Trying to right the NatWest Three wrong

Natwest Three - Copy.jpgIn the universe of unjust Enron-related criminal prosecutions, the NatWest Three case was particularly pernicious.
Three bankers from the United Kindom, who did nothing other than to have the misfortune of entering into a deal with the CFO of one of the largest public corporations in the U.S., were indicted by a federal grand jury in Houston, uprooted from their jobs and homes in the U.K., extradited to the U.S. under a post-9/11 law that was enacted to facilitate the extradition of terrorists, and forced to endure a four-year ordeal before they were able to return home to their families in the U.K. Two of the NatWest Three — David Bermingham and Gary Mulgrew — describe the barbaric treatment that they experienced in this series of interviews on the Ungagged.Net website.
Now safely back in the U.K., Bermingham is trying to do something constructive with his horrifying experience — that is, change the absurd U.K. statute that allowed the U.S. to extradite Bermingham and his colleagues without even the protection of an evidentiary hearing in the U.K. to determine whether there was evidence of a true crime.
Below is Bermingham’s testimony before the Joint Committee of Human Rights in the U.K. Not only does he provide a lucid and compelling argument for modification of the extradition statute, he also touches on several of the troubling aspects of the U.S. criminal justice system that have been often discussed here, such as draconian plea bargains, prosecutorial misconduct, witness intimidation, and the trial penalty, just to touch on a few.
After watching this video, ask yourself this question — just how have we gotten to the point where we are wasting our governmental resources on prosecuting people such as Bermingham?

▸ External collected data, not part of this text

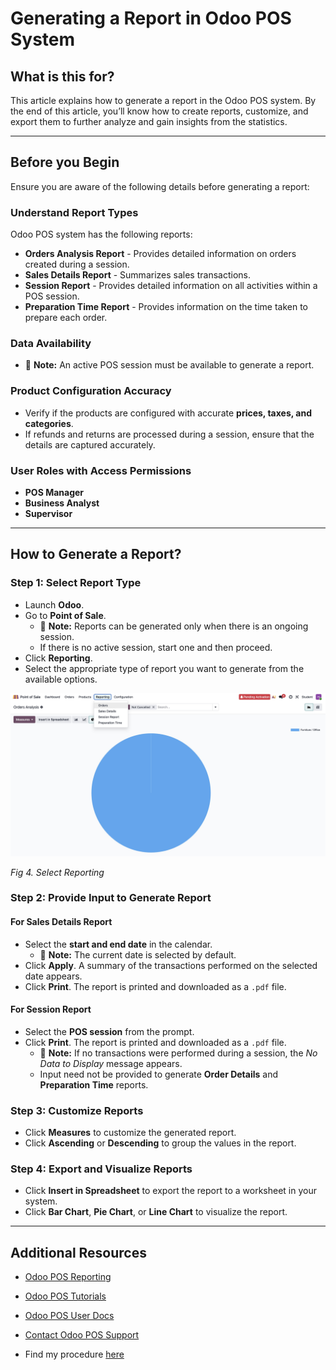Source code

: # Generating a Report in Odoo POS System

## What is this for?
This article explains how to generate a report in the Odoo POS system. By the end of this article, you’ll know how to create reports, customize, and export them to further analyze and gain insights from the statistics.

---

## Before you Begin
Ensure you are aware of the following details before generating a report:

### Understand Report Types
Odoo POS system has the following reports:  
- **Orders Analysis Report** - Provides detailed information on orders created during a session.  
- **Sales Details Report** - Summarizes sales transactions.  
- **Session Report** - Provides detailed information on all activities within a POS session.  
- **Preparation Time Report** - Provides information on the time taken to prepare each order.  

### Data Availability
- 📌 **Note:** An active POS session must be available to generate a report.  

### Product Configuration Accuracy
- Verify if the products are configured with accurate **prices, taxes, and categories**.  
- If refunds and returns are processed during a session, ensure that the details are captured accurately.  

### User Roles with Access Permissions
- **POS Manager**  
- **Business Analyst**  
- **Supervisor**  

---

## How to Generate a Report?

### Step 1: Select Report Type
- Launch **Odoo**.  
- Go to **Point of Sale**.  
  - 📌 **Note:** Reports can be generated only when there is an ongoing session.  
  - If there is no active session, start one and then proceed.  
- Click **Reporting**.  
- Select the appropriate type of report you want to generate from the available options. 

![reporting](./assets/images/screenshots/reporting.jpeg)

*Fig 4. Select Reporting*

### Step 2: Provide Input to Generate Report

#### **For Sales Details Report**
- Select the **start and end date** in the calendar.  
  - 📌 **Note:** The current date is selected by default.  
- Click **Apply**. A summary of the transactions performed on the selected date appears.  
- Click **Print**. The report is printed and downloaded as a `.pdf` file.  

#### **For Session Report**
- Select the **POS session** from the prompt.  
- Click **Print**. The report is printed and downloaded as a `.pdf` file.  
  - 📌 **Note:** If no transactions were performed during a session, the *No Data to Display* message appears.  
  - Input need not be provided to generate **Order Details** and **Preparation Time** reports.  

### Step 3: Customize Reports
- Click **Measures** to customize the generated report.  
- Click **Ascending** or **Descending** to group the values in the report.  

### Step 4: Export and Visualize Reports
- Click **Insert in Spreadsheet** to export the report to a worksheet in your system.  
- Click **Bar Chart**, **Pie Chart**, or **Line Chart** to visualize the report.  

---

## Additional Resources
- [Odoo POS Reporting](https://www.odoo.com/documentation/18.0/applications/sales/point_of_sale/reporting.html)  
- [Odoo POS Tutorials](https://www.odoo.com/slides/point-of-sale-28)  
- [Odoo POS User Docs](https://www.odoo.com/documentation/19.0/applications/sales/point_of_sale.html)  
- [Contact Odoo POS Support](https://www.odoo.com/help)  

- Find my procedure [here](./assets/docs/Procedure.pdf)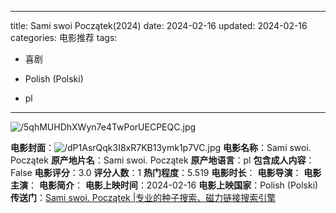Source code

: 
---
title: Sami swoi Początek(2024)
date: 2024-02-16
updated: 2024-02-16
categories: 电影推荐
tags:

- 喜剧

- Polish (Polski)
- pl
---

<img src="https://image.tmdb.org/t/p/original/5qhMUHDhXWyn7e4TwPorUECPEQC.jpg" alt="/5qhMUHDhXWyn7e4TwPorUECPEQC.jpg" title="/5qhMUHDhXWyn7e4TwPorUECPEQC.jpg">

**电影封面**：<img src="https://image.tmdb.org/t/p/w200/dP1AsrQqk3I8xR7KB13ymk1p7VC.jpg" alt="/dP1AsrQqk3I8xR7KB13ymk1p7VC.jpg" title="/dP1AsrQqk3I8xR7KB13ymk1p7VC.jpg">
**电影名称**：Sami swoi. Początek
**原产地片名**：Sami swoi. Początek
**原产地语言**：pl
**包含成人内容**：False
**电影评分**：3.0
**评分人数**：1
**热门程度**：5.519
**电影时长**：
**电影导演**：
**电影主演**：
**电影简介**：
**电影上映时间**：2024-02-16
**电影上映国家**：Polish (Polski)
**传送门**：[Sami swoi. Początek |专业的种子搜索、磁力链接搜索引擎](https://movie.amd794.com:2083/?search=Sami%20swoi.%20Pocz%C4%85tek&ordering=&mode=match_phrase&page_size=10&page=1)

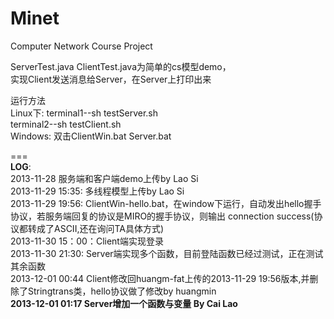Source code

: Minet
===

Computer Network Course Project  
  


ServerTest.java  ClientTest.java为简单的cs模型demo，  
实现Client发送消息给Server，在Server上打印出来  

运行方法  
Linux下: terminal1--sh testServer.sh  
         terminal2--sh testClient.sh  
Windows: 双击ClientWin.bat Server.bat  

  
===  
  **LOG**:  
 2013-11-28 服务端和客户端demo上传by Lao Si   
 2013-11-29 15:35: 多线程模型上传by Lao Si  
 2013-11-29 19:56: ClientWin-hello.bat，在window下运行，自动发出hello握手协议，若服务端回复的协议是MIRO的握手协议，则输出 connection success(协议都转成了ASCII,还在询问TA具体方式)  
 2013-11-30 15：00：Client端实现登录  
 2013-11-30 21:30: Server端实现多个函数，目前登陆函数已经过测试，正在测试其余函数  
 2013-12-01 00:44 Client修改回huangm-fat上传的2013-11-29 19:56版本,并删除了Stringtrans类，hello协议做了修改by huangmin  
 **2013-12-01 01:17 Server增加一个函数与变量 By Cai Lao**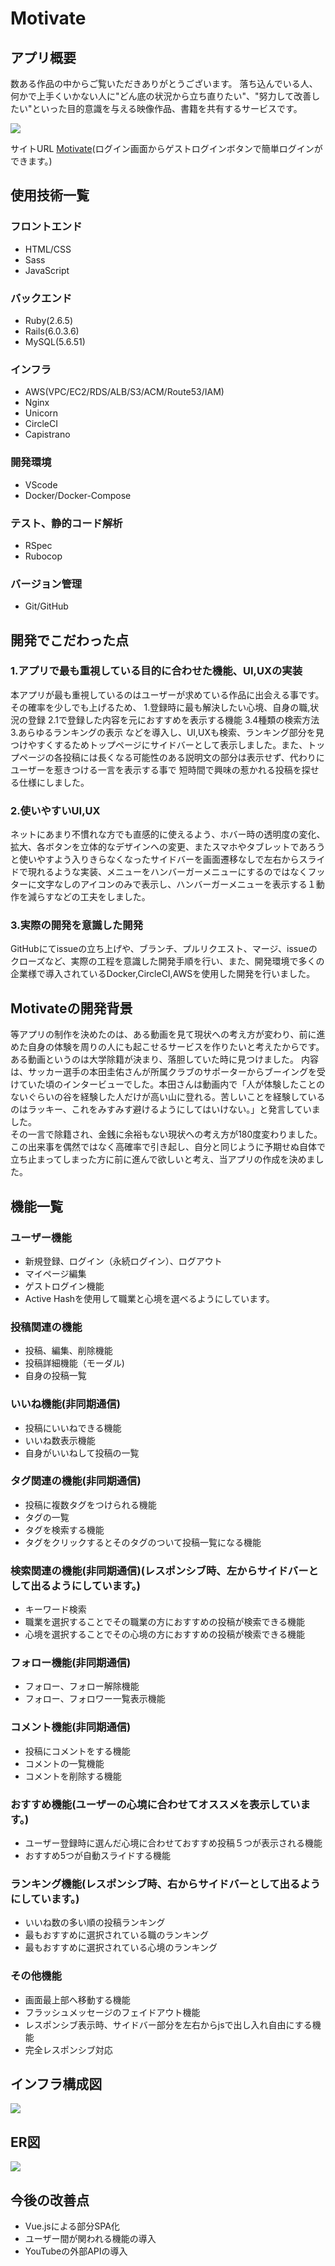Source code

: # Motivate

## アプリ概要

数ある作品の中からご覧いただきありがとうございます。
落ち込んでいる人、何かで上手くいかない人に"どん底の状況から立ち直りたい"、"努力して改善したい"といった目的意識を与える映像作品、書籍を共有するサービスです。

<img src="public/images/app-top.png">

サイトURL <a href="https://motivate-app.com/">Motivate</a>(ログイン画面からゲストログインボタンで簡単ログインができます。)

## 使用技術一覧

### フロントエンド

- HTML/CSS
- Sass
- JavaScript

### バックエンド

- Ruby(2.6.5)
- Rails(6.0.3.6)
- MySQL(5.6.51)

### インフラ

- AWS(VPC/EC2/RDS/ALB/S3/ACM/Route53/IAM)
- Nginx
- Unicorn
- CircleCI
- Capistrano

### 開発環境

- VScode
- Docker/Docker-Compose

### テスト、静的コード解析

- RSpec
- Rubocop

### バージョン管理

- Git/GitHub

## 開発でこだわった点

### 1.アプリで最も重視している目的に合わせた機能、UI,UXの実装
本アプリが最も重視しているのはユーザーが求めている作品に出会える事です。
その確率を少しでも上げるため、
1.登録時に最も解決したい心境、自身の職,状況の登録
2.1で登録した内容を元におすすめを表示する機能
3.4種類の検索方法
3.あらゆるランキングの表示
などを導入し、UI,UXも検索、ランキング部分を見つけやすくするためトップページにサイドバーとして表示しました。また、トップページの各投稿には長くなる可能性のある説明文の部分は表示せず、代わりにユーザーを惹きつける一言を表示する事で
短時間で興味の惹かれる投稿を探せる仕様にしました。

### 2.使いやすいUI,UX
ネットにあまり不慣れな方でも直感的に使えるよう、ホバー時の透明度の変化、拡大、各ボタンを立体的なデザインへの変更、またスマホやタブレットであろうと使いやすよう入りきらなくなったサイドバーを画面遷移なしで左右からスライドで現れるような実装、メニューをハンバーガーメニューにするのではなくフッターに文字なしのアイコンのみで表示し、ハンバーガーメニューを表示する１動作を減らすなどの工夫をしました。

### 3.実際の開発を意識した開発
GitHubにてissueの立ち上げや、ブランチ、プルリクエスト、マージ、issueのクローズなど、実際の工程を意識した開発手順を行い、また、開発環境で多くの企業様で導入されているDocker,CircleCI,AWSを使用した開発を行いました。

## Motivateの開発背景

等アプリの制作を決めたのは、ある動画を見て現状への考え方が変わり、前に進めた自身の体験を周りの人にも起こせるサービスを作りたいと考えたからです。<br>
ある動画というのは大学除籍が決まり、落胆していた時に見つけました。
内容は、サッカー選手の本田圭佑さんが所属クラブのサポーターからブーイングを受けていた頃のインタービューでした。本田さんは動画内で「人が体験したことのないぐらいの谷を経験した人だけが高い山に登れる。苦しいことを経験しているのはラッキー、これをみすみす避けるようにしてはいけない。」と発言していました。<br>
その一言で除籍され、金銭に余裕もない現状への考え方が180度変わりました。<br>
この出来事を偶然ではなく高確率で引き起し、自分と同じように予期せぬ自体で立ち止まってしまった方に前に進んで欲しいと考え、当アプリの作成を決めました。

## 機能一覧

### ユーザー機能
- 新規登録、ログイン（永続ログイン）、ログアウト
- マイページ編集
- ゲストログイン機能
- Active Hashを使用して職業と心境を選べるようにしています。

### 投稿関連の機能
- 投稿、編集、削除機能
- 投稿詳細機能（モーダル)
- 自身の投稿一覧

### いいね機能(非同期通信)
- 投稿にいいねできる機能
- いいね数表示機能
- 自身がいいねして投稿の一覧

### タグ関連の機能(非同期通信)
- 投稿に複数タグをつけられる機能
- タグの一覧
- タグを検索する機能
- タグをクリックするとそのタグのついて投稿一覧になる機能

### 検索関連の機能(非同期通信)(レスポンシブ時、左からサイドバーとして出るようにしています。)
- キーワード検索
- 職業を選択することでその職業の方におすすめの投稿が検索できる機能
- 心境を選択することでその心境の方におすすめの投稿が検索できる機能

### フォロー機能(非同期通信)
- フォロー、フォロー解除機能
- フォロー、フォロワー一覧表示機能

### コメント機能(非同期通信)
- 投稿にコメントをする機能
- コメントの一覧機能
- コメントを削除する機能

### おすすめ機能(ユーザーの心境に合わせてオススメを表示しています。)
- ユーザー登録時に選んだ心境に合わせておすすめ投稿５つが表示される機能
- おすすめ5つが自動スライドする機能

### ランキング機能(レスポンシブ時、右からサイドバーとして出るようにしています。)
- いいね数の多い順の投稿ランキング
- 最もおすすめに選択されている職のランキング
- 最もおすすめに選択されている心境のランキング

### その他機能
- 画面最上部へ移動する機能
- フラッシュメッセージのフェイドアウト機能
- レスポンシブ表示時、サイドバー部分を左右からjsで出し入れ自由にする機能
- 完全レスポンシブ対応

## インフラ構成図

<img src="public/images/infraimg.png">

## ER図

<img src="public/images/motivate_er.png">

## 今後の改善点
- Vue.jsによる部分SPA化
- ユーザー間が関われる機能の導入
- YouTubeの外部APIの導入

2 thoughts on “Trying to right the NatWest Three wrong

  1. “just how have we gotten to the point where we are wasting our governmental resources on prosecuting people such as Bermingham?”
    Excellent question. For one thing, the 9/11 perpa aka bush administration, needed a way to silence the patsies they used and so we got things like the so-called Patriot act and others such as the one mentioned in this article.

  2. addenda to the above comment:
    “The U.S. government has a huge military/security budget. It is as large as the budgets of the rest of the world combined. The Pentagon, CIA, and Homeland Security budgets account for the $1.1 trillion federal deficit that the Obama administration forecasts for fiscal year 2012. This massive deficit spending serves only one purpose–the enrichment of the private companies that serve the military/security complex. These companies, along with those on Wall Street, are who elect the U.S. government.
    The U.S. has no enemies except those that the U.S. creates by bombing and invading other countries and by overthrowing foreign leaders and installing American puppets in their place.